-------- Given records --------

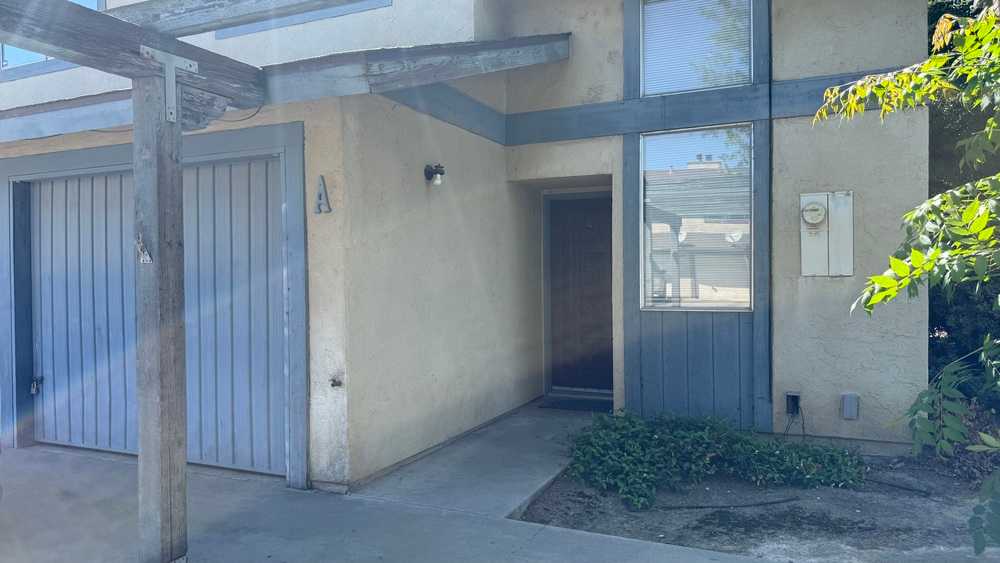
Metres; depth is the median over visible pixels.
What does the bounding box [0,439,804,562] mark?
concrete driveway
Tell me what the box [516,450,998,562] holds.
dirt ground
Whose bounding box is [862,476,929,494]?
hose
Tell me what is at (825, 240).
electric meter box
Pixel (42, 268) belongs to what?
garage door
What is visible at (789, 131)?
house
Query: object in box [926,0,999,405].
tree
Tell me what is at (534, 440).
concrete walkway
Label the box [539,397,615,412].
doormat
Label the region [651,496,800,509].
hose
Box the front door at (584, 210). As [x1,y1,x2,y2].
[549,193,612,390]
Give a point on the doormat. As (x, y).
(559, 403)
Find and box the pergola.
[2,1,566,557]
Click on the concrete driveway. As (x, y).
(250, 503)
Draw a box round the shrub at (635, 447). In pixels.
[563,409,863,509]
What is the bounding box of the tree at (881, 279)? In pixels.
[813,0,999,554]
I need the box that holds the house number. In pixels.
[314,175,331,213]
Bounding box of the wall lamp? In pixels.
[424,163,445,185]
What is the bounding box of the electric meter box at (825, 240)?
[799,190,853,275]
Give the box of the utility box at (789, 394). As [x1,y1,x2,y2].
[785,390,801,416]
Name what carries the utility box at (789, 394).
attached to the house at (789, 131)
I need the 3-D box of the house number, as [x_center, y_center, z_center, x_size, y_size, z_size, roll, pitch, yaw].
[-1.119,-0.539,4.363,0.119,0.249,0.047,0,1,26]
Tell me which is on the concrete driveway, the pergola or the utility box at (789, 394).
the pergola
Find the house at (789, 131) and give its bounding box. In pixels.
[1,0,942,498]
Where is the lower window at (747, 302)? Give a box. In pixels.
[640,125,751,310]
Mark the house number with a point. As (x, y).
(320, 195)
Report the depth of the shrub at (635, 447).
4.48 m
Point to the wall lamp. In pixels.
(442, 174)
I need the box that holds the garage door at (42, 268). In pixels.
[23,158,283,472]
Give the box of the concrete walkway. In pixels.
[352,401,605,517]
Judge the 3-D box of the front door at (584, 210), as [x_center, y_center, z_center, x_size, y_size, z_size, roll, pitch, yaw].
[0.928,0.211,7.114,1.058,2.030,0.129,0,1,26]
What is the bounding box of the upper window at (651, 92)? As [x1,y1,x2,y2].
[637,0,752,96]
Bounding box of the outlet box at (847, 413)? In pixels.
[840,392,859,419]
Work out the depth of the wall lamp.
5.08 m
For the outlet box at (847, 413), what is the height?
0.194 m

--------

Activity:
Each line from the one that contains "Judge the 3-D" to the end of the data should be set down exactly, both ends included.

The answer:
Judge the 3-D box of the front door at (584, 210), as [x_center, y_center, z_center, x_size, y_size, z_size, roll, pitch, yaw].
[0.928,0.211,7.114,1.058,2.030,0.129,0,1,26]
What is the bounding box of the upper window at (651, 92)? As [x1,y1,x2,y2].
[637,0,752,96]
Bounding box of the outlet box at (847, 413)? In pixels.
[840,392,859,419]
Work out the depth of the wall lamp.
5.08 m
For the outlet box at (847, 413), what is the height?
0.194 m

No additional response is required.